Databricks

What is Databricks?

Databricks is a platform for building, deploying, sharing, and maintaining data and analytics. It provides tools that help you connect your sources of data to one platform to process, store, share, analyze, and model datasets. The Databricks Data Intelligence Platform integrates with cloud storage and security in your cloud account, and manages and deploys cloud infrastructure on your behalf.

Why connect Databricks to Monte Carlo?

Connecting your Databricks account to Monte Carlo and providing access to the data within is essential for Monte Carlo to function. Monte Carlo collects the metadata from tables in your Databricks environment to enable our automated Freshness and Volume Monitors.

Monte Carlo is a Data Observability tool after all, so the biggest step in getting value from it is letting it observe your data!

What integrations does Monte Carlo currently support?

Monte Carlo currently supports integration with all three Databricks platforms - AWS, GCP, and Azure.

#### PROVIDED MATERIAL:
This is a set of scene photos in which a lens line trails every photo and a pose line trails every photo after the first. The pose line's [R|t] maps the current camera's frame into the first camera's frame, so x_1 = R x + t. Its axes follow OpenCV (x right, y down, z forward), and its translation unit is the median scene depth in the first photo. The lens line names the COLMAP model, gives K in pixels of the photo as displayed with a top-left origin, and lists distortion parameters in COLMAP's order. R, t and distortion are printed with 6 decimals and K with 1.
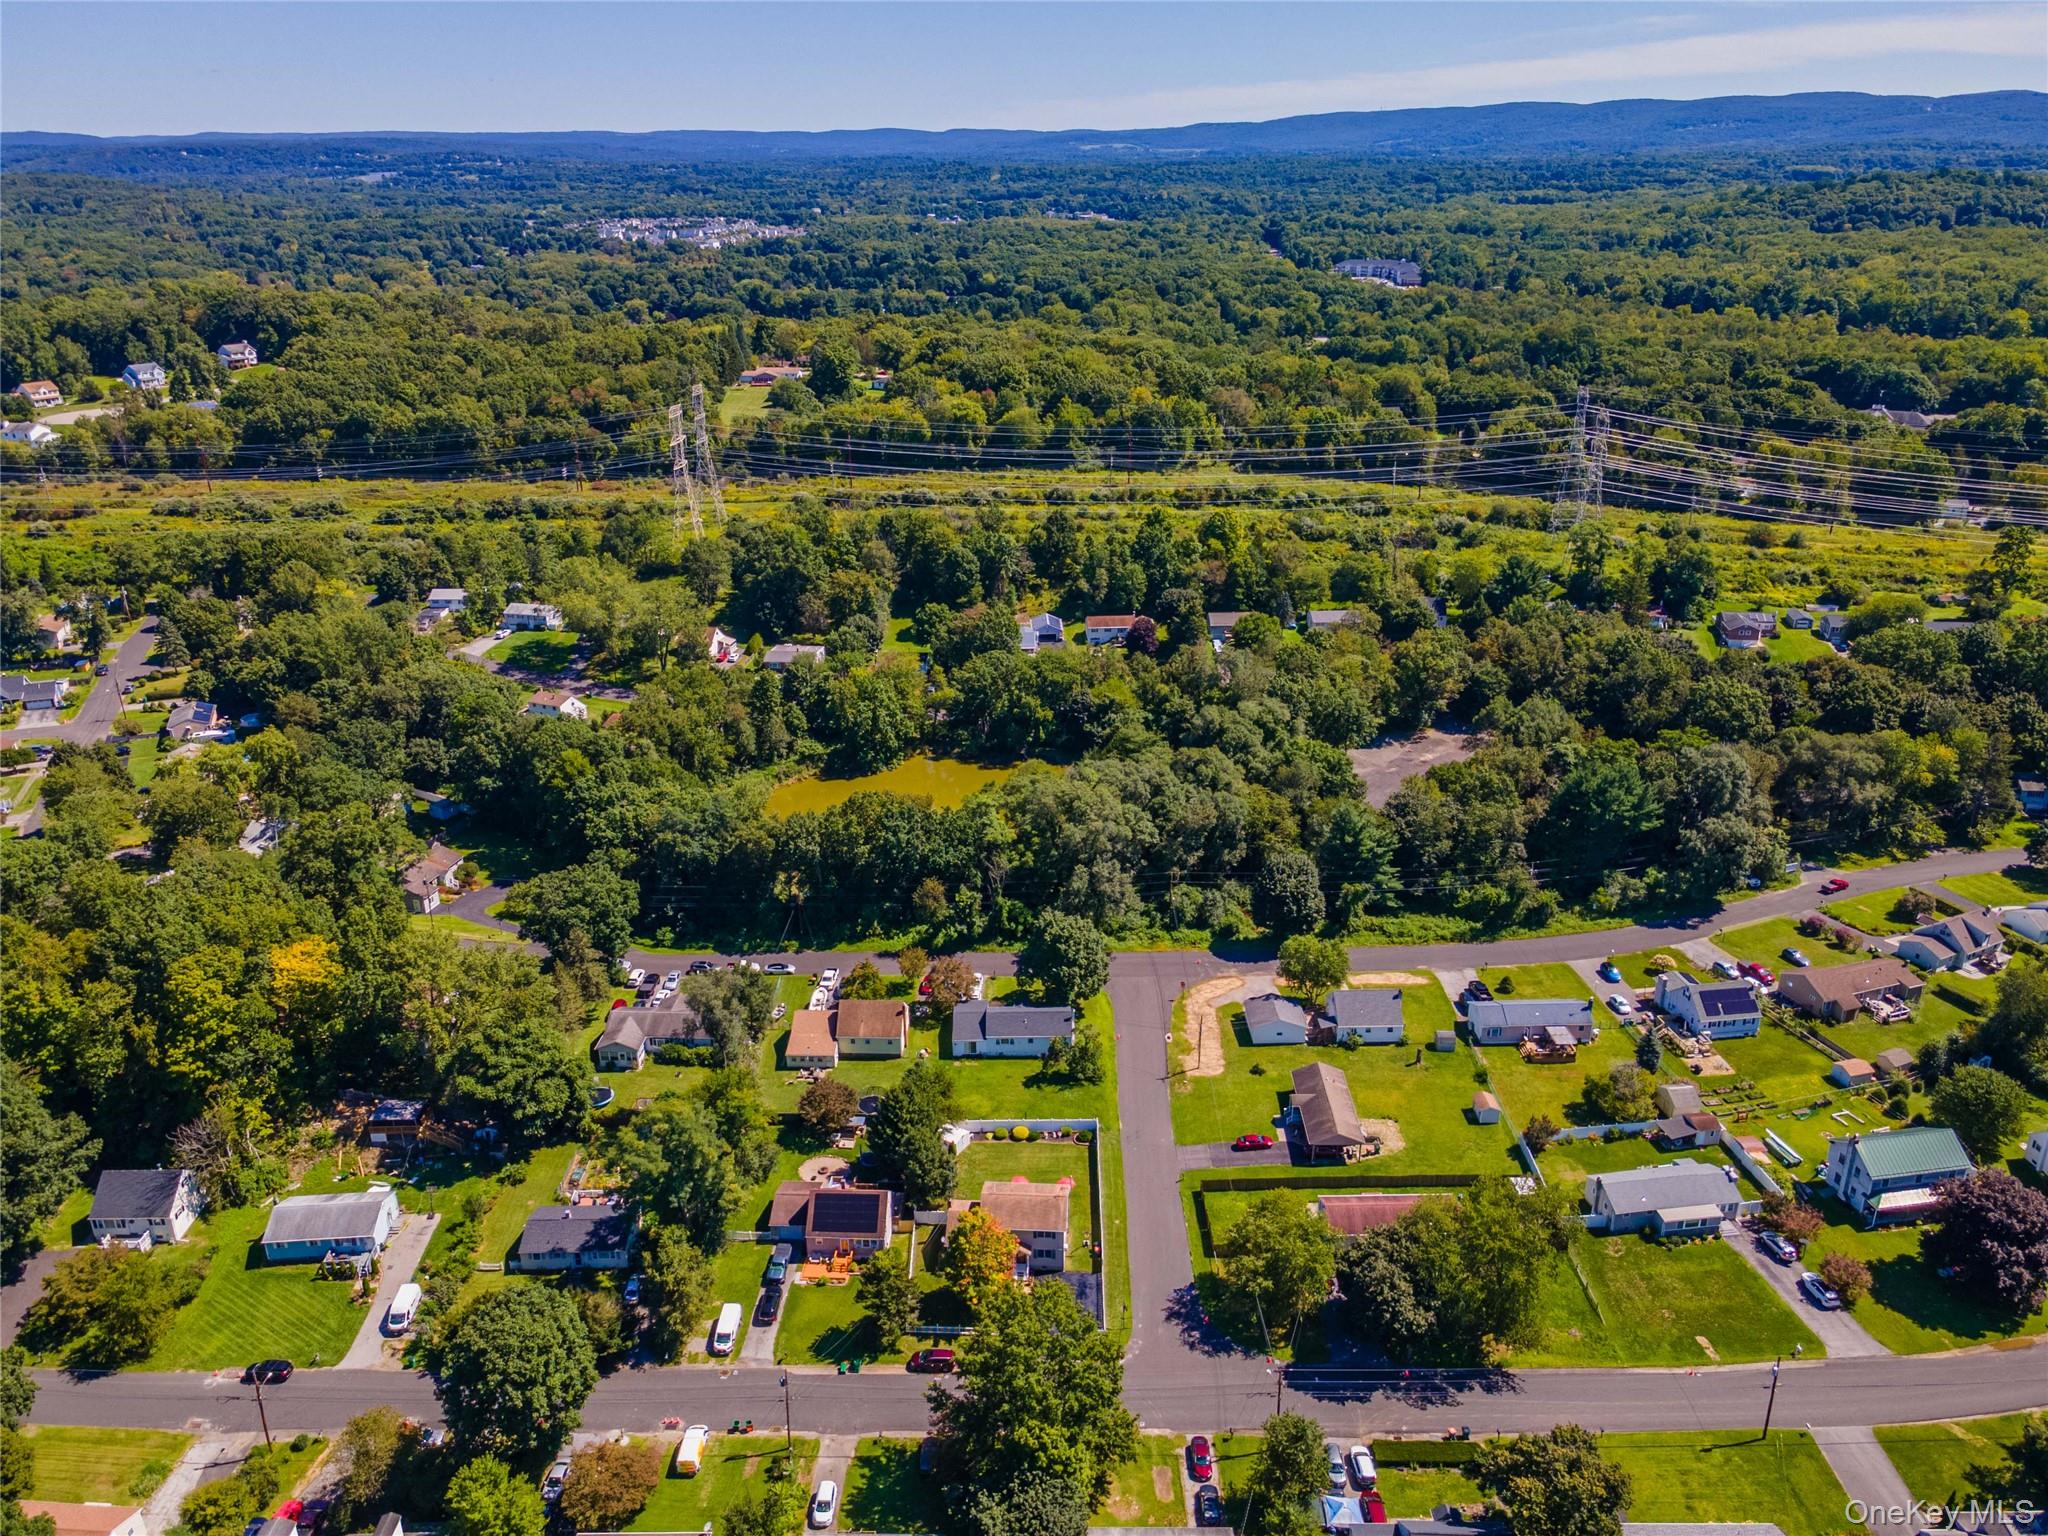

#### TASKS TO CARRY OUT:
a - Answer these questions from the Databricks page, one answer per line, marked the same way:
(i) Which automated monitors does Monte Carlo enable by collecting metadata from Databricks tables?
(ii) What does the Databricks Data Intelligence Platform integrate with in your cloud account?
(iii) Which three Databricks platforms does Monte Carlo currently support?
b - List every action the Databricks page says its tools let you perform on datasets once your data sources are connected.
c - Carry on the page about connecting Databricks to Monte Carlo from its last sentence.
The material has no connection to the Databricks text.

#### SOLVED PROBLEMS:
a -
(i) Freshness and Volume Monitors
(ii) Cloud storage and security
(iii) AWS, GCP, and Azure

b - Process, store, share, analyze, and model

c -
For Delta tables, Automated Freshness and Volume Monitors are available. You can opt in to any field health, dimension, custom SQL and SLI monitors for all three platforms. Please note that by default any volume monitors are measured in bytes, but we offer customers the ability to opt-in to row count monitoring for any table.

Table lineage can also be tracked for Databricks users with Unity Catalog.

Freshness and Volume:
Our freshness and volume monitors are active out of the box. By collecting metadata on your tables, Monte Carlo’s machine learning algorithm can set automatic thresholds to alert when a table has gone too long without an update, and when an abnormal amount of rows are added or deleted.

This document walks through the steps to monitor a Databricks environment with Monte Carlo. The order of operations is important and it is strongly recommended to adhere to the documented sequence. These steps need to be repeated for each Databricks Workspace that you would like to observe with Monte Carlo.

Please note the Table of Contents to the right for the full outline of steps.

0. Pre-requisites

If you are a self-hosted customer, upgrade your data collector. If you are an existing Monte Carlo customer with a self-hosted Data Collector, it is best to ensure your Data Collector is up-to-date before proceeding. You can check your Data Collector last updated time under Settings > Integrations -> Collectors.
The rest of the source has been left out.